Sur le plateau d'Istanbul Project se forme peu à peu une vaste mare nourricière. Il y pleut aussi des trombes d'eau qui éclatent comme une délivrance, soulignant l'idée de baptême, de renaissance. L'eau, les mers, les fleuves ? Un plaisir obsessionnel chez la chorégraphe. Istanbul Project bouillonne d'humeurs sombres. Il n'empêche que la volonté de Pina Bausch de montrer les côtés positifs de la vie, désir qui a transformé ses œuvres depuis quelques années, lui a permis d'éviter le désespoir. "Extrêmement démoralisée", elle avait songé un temps à abandonner le projet.
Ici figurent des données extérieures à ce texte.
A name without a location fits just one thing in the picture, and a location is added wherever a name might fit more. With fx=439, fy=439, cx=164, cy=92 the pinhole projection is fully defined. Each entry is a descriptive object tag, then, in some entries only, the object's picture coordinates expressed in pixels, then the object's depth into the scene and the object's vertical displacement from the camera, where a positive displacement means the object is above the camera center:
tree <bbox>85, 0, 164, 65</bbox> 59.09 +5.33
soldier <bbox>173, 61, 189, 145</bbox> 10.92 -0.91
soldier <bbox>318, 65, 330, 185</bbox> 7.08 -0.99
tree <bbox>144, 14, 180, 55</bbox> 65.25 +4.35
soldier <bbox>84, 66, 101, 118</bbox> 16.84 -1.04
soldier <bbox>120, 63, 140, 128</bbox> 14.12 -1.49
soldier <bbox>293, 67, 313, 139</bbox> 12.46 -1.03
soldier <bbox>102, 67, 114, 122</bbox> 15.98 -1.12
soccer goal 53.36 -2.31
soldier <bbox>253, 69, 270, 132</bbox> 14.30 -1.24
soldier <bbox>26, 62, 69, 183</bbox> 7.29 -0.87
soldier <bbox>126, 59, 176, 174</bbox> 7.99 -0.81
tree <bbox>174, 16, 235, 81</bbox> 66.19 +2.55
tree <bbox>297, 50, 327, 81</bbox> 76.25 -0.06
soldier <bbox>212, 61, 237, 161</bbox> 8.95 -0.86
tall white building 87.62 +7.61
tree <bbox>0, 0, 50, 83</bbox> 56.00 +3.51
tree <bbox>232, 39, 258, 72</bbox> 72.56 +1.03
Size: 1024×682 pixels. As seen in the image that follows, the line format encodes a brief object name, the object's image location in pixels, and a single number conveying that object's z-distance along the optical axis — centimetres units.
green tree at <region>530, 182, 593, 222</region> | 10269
Comme en 1991, au moment de la première guerre du Golfe, elle avait pensé rapatrier sa compagnie de Madrid, où elle était en résidence, à son siège de Wuppertal, en Allemagne.
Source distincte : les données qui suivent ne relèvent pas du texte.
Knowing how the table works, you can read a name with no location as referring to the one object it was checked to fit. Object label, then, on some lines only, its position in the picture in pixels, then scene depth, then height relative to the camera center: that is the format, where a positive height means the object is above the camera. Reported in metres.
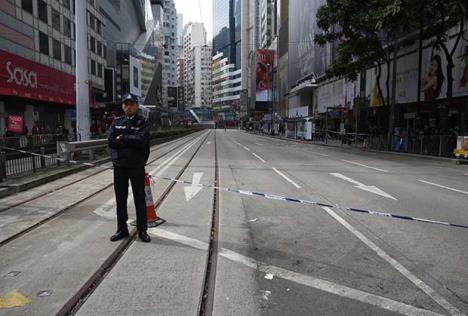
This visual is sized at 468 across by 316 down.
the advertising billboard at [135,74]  81.00 +7.68
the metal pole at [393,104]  30.48 +0.97
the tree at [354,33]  28.28 +5.55
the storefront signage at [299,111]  67.31 +1.17
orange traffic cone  7.44 -1.52
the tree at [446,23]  22.14 +5.25
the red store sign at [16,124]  19.58 -0.28
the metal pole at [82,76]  18.88 +1.68
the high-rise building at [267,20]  133.24 +28.80
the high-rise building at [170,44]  176.34 +28.07
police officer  6.44 -0.53
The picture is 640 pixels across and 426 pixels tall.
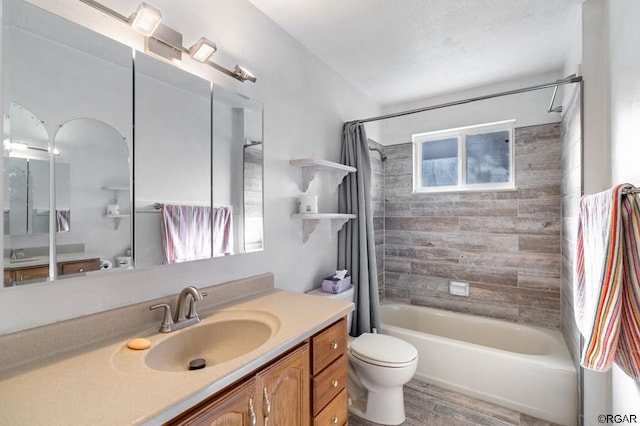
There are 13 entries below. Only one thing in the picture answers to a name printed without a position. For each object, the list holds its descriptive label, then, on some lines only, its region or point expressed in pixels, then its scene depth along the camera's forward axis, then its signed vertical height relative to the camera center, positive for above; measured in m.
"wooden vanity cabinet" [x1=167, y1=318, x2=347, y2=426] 0.85 -0.63
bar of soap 1.00 -0.45
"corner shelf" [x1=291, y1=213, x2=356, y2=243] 2.00 -0.06
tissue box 2.16 -0.54
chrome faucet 1.16 -0.42
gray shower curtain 2.40 -0.18
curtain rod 1.74 +0.80
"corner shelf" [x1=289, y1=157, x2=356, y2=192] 1.97 +0.33
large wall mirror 0.93 +0.22
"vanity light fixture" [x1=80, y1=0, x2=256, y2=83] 1.09 +0.73
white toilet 1.83 -1.03
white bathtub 1.92 -1.12
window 2.79 +0.54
Plus fort que la guerre, la vie. Comment ne pas être enchanté par le numéro de Fabien Prioville jouant au fakir sur un coussin volant ? Par le long déroulé d'une chaîne d'hommes se déplaçant, tout en restant assis sur le sol, par le miracle d'une contorsion assez désopilante ? Istanbul Project se termine sur cette frise, digne de l'Antique. La guerre, ou comment lui échapper ? Kenji Takagi tente une hypothèse. En dansant plus vite que son ombre.

Dominique Frétard


Une fondation forte de cinq festivals

 

L'Istanbul Foundation for Culture and Arts, qui regroupe de nombreuses sociétés et industries, a été créée en 1973 par le Dr Nejat Eczacibasi pour le 50e anniversaire de la République turque. Cette fondation regroupe l'activité de cinq festivals : musique classique et théâtre coexistent depuis le début, le cinéma s'organise dès 1984, le jazz en 1986 et les arts plastiques en 1987. En 1992, la Fondation a reçu le Trophée international des arts et de la culture, de la part de l'Unesco. "Nos festivals sont devenus biennaux en raison de la crise économique, dit Dikmen Gürün, en charge du théâtre. Nous avons malgré tout tenu le pari de recevoir Pina Bausch. L'opération a coûté 40 000 dollars. Pina adore Istanbul, où elle était déjà venue deux fois. En 1998 pour présenter Le Laveur de carreaux, en 2000 pour Masurka Fogo." Dikmen Gürün est pro-européenne. Concernant l'islam, la montée du voile, elle dit que "ces choses-là se résoudront d'elles-mêmes en douceur, à condition de ne pas mettre la pression".